**DESCRIPTION OF THE TASK**: Match the word "stable". Return each line of the data below where it appears.

** DATA SUPPLIED follows **

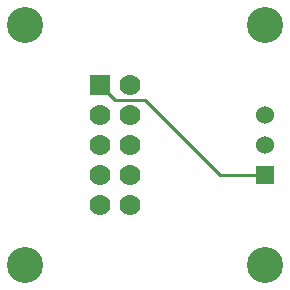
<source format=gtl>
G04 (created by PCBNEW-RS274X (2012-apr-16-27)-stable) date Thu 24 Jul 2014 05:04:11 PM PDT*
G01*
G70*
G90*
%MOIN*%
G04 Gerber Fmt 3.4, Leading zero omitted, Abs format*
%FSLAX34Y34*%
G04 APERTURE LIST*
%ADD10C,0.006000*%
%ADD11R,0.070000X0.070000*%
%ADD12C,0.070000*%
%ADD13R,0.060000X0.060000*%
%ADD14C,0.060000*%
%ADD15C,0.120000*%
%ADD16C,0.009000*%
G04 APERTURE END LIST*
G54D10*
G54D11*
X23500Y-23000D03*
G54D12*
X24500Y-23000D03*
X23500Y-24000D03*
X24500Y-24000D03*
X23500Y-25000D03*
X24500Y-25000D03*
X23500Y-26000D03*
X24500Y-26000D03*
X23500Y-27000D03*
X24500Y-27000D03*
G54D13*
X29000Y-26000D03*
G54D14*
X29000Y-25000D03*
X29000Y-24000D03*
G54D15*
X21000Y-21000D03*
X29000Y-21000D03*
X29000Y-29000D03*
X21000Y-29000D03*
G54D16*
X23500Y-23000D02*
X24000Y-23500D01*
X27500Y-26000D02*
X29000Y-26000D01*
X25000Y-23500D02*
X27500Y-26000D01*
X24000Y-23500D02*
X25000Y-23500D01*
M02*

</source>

** End of DATA SUPPLIED **
** DATA SUPPLIED follows **

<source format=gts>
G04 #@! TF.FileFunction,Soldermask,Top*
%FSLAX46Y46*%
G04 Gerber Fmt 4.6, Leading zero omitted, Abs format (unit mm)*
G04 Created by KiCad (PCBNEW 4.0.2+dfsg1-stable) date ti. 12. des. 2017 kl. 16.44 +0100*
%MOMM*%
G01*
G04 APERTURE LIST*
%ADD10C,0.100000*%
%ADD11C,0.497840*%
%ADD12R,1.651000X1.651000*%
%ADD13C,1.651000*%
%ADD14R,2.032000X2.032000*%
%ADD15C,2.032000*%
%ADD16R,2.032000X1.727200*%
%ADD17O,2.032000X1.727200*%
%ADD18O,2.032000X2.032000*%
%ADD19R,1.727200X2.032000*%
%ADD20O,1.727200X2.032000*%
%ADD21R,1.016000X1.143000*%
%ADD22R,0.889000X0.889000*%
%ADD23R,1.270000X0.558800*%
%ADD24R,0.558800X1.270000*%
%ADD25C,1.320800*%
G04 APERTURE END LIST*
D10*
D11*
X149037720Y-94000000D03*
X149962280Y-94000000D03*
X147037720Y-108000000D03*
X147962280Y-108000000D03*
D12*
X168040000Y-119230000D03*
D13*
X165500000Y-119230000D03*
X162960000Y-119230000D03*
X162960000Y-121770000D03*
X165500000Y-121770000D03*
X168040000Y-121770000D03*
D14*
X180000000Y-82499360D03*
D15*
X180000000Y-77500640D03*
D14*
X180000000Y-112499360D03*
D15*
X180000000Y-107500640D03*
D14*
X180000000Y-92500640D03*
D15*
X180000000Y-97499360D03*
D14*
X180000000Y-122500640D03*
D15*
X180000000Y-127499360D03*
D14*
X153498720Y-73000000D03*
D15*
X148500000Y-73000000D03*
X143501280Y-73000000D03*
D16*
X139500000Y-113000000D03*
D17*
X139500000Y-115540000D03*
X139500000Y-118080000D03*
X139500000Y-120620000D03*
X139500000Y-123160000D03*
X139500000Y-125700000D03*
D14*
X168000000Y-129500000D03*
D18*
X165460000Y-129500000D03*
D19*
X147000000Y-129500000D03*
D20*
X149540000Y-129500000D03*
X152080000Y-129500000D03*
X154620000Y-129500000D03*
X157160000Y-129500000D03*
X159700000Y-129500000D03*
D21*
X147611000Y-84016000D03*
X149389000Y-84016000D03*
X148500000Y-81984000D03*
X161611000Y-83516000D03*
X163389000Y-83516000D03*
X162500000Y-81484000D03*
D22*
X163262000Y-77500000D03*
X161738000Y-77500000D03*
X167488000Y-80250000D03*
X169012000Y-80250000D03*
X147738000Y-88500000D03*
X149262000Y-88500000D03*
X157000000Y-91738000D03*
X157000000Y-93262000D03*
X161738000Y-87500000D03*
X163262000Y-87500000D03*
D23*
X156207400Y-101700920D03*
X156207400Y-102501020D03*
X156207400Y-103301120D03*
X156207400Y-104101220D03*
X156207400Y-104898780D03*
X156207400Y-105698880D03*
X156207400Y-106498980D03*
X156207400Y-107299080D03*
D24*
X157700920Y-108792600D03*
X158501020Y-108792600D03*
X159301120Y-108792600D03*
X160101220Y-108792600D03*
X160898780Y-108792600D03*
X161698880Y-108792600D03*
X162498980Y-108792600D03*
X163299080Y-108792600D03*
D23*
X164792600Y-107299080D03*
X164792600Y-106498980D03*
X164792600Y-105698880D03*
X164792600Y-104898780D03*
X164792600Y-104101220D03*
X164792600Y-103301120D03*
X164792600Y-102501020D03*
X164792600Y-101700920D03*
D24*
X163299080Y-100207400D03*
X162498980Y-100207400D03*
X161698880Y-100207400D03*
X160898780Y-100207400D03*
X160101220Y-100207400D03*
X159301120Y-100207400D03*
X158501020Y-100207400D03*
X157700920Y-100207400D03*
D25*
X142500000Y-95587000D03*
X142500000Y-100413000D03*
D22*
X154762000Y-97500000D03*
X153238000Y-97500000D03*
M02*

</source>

** End of DATA SUPPLIED **

**SOLUTION BELOW**:
G04 (created by PCBNEW-RS274X (2012-apr-16-27)-stable) date Thu 24 Jul 2014 05:04:11 PM PDT*
G04 Created by KiCad (PCBNEW 4.0.2+dfsg1-stable) date ti. 12. des. 2017 kl. 16.44 +0100*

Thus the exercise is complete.